This project analyzes a $170,870 (48.01%) budget variance in monthly cloud spend. Acting as a Senior FinOps Analyst, I developed a financial "Bridge" model to decompose a total spend of $526,770 against a baseline budget of $355,900.
The objective was to categorize spending drivers into Organic Growth, Operational Rate Changes, and Strategic Product Shifts, while isolating $1,380 in automated efficiency gains.
This visualization provides the "Source to Settlement" story for leadership, documenting how specific business decisions impacted the bottom line.
Using my proprietary decomposition engine, I visualized the relative weight of each driver to identify the primary cost catalysts.
Using a custom Python engine, I isolated five distinct drivers. This analysis proves that the majority of the variance was a Strategic Shift, not an operational failure.

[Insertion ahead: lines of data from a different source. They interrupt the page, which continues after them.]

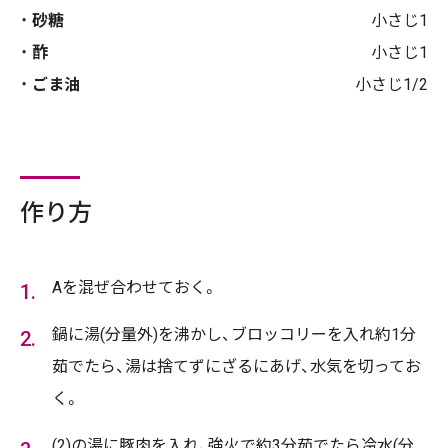
砂糖
小さじ1
酢
小さじ1
ごま油
小さじ1/2
作り方
Aを混ぜ合わせておく。
鍋に湯(分量外)を沸かし、ブロッコリーを入れ約1分
茹でたら、湯は捨てずにざるにあげ、水気を切ってお
く。
(2)の湯に豚肉を入れ、強火で約3分茹でたら冷水(分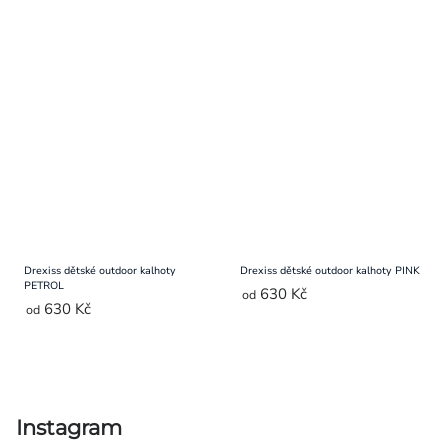
Drexiss dětské outdoor kalhoty
Drexiss dětské outdoor kalhoty PINK
PETROL
630 Kč
od
630 Kč
od
Ovládací
prvky
výpisu
Instagram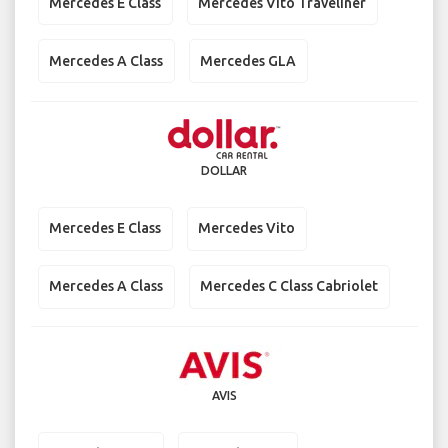
Mercedes E Class
Mercedes Vito Traveliner
Mercedes A Class
Mercedes GLA
DOLLAR
Mercedes E Class
Mercedes Vito
Mercedes A Class
Mercedes C Class Cabriolet
AVIS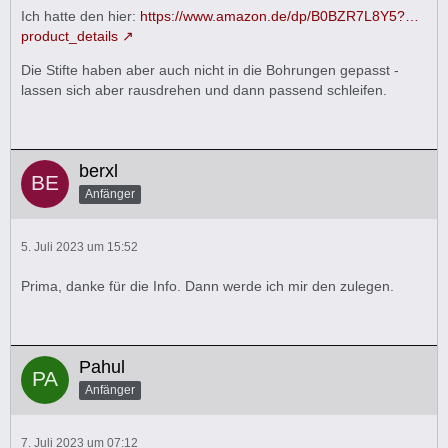
Ich hatte den hier:
https://www.amazon.de/dp/B0BZR7L8Y5?…
product_details
Die Stifte haben aber auch nicht in die Bohrungen gepasst -
lassen sich aber rausdrehen und dann passend schleifen.
berxl
Anfänger
5. Juli 2023 um 15:52
Prima, danke für die Info. Dann werde ich mir den zulegen.
Pahul
Anfänger
7. Juli 2023 um 07:12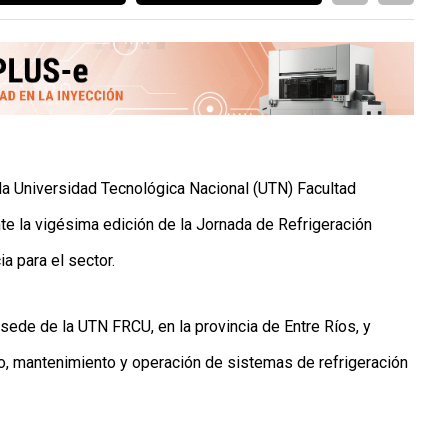
n la Universidad Tecnológica Nacional (UTN) Facultad
te la vigésima edición de la Jornada de Refrigeración
a para el sector.
 sede de la UTN FRCU, en la provincia de Entre Ríos, y
lo, mantenimiento y operación de sistemas de refrigeración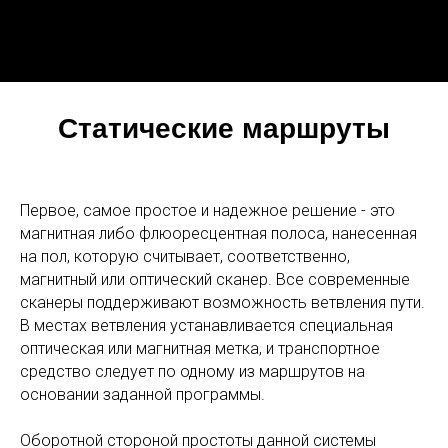
Статические маршруты
Первое, самое простое и надежное решение - это
магнитная либо флюоресцентная полоса, нанесенная
на пол, которую считывает, соответственно,
магнитный или оптический сканер. Все современные
сканеры поддерживают возможность ветвления пути.
В местах ветвления устанавливается специальная
оптическая или магнитная метка, и транспортное
средство следует по одному из маршрутов на
основании заданной программы.
Оборотной стороной простоты данной системы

| Driver | Impact ($) | Classification | Strategic Context |
|---|---|---|---|
| Mix Shift | +$120,250 | Strategic | Migration to P4d GPU instances to support AI/ML scaling. |
| Traffic Spike | +$22,050 | Organic | Unexpected egress surge in us-east-1 due to user growth. |
| Usage Growth | +$16,200 | Organic | Standard expansion of EC2 and Block Storage footprint. |
| Rate Change | +$13,750 | Operational | Unit price increase in Snowflake data warehousing. |
| Efficiency Gain | -$1,380 | Optimization | Favorable Variance via Azure storage lifecycle automation. |
- Proprietary Python Engine (
variance_engine.py): Automated Price-Volume-Mix (PVM) decomposition logic. - FOCUS 1.3 Specification: Normalized multi-cloud billing data across AWS, Azure, and Snowflake.
- Financial Modeling: Applied bridge analysis to separate price, volume, and mix variances.
- AI Cost Governance: 70% of the variance is driven by the GPU "Mix Shift." I recommend a Savings Plan commitment for the P4d instance family to reduce the effective hourly rate by ~30%.
- Egress Optimization: Investigate the us-east-1 traffic spike to determine if a CDN (CloudFront) optimization can mitigate future variable egress costs.
- Efficiency Scaling: The $1,380 Azure storage saving should be audited and replicated across AWS S3 buckets to maximize favorable variances.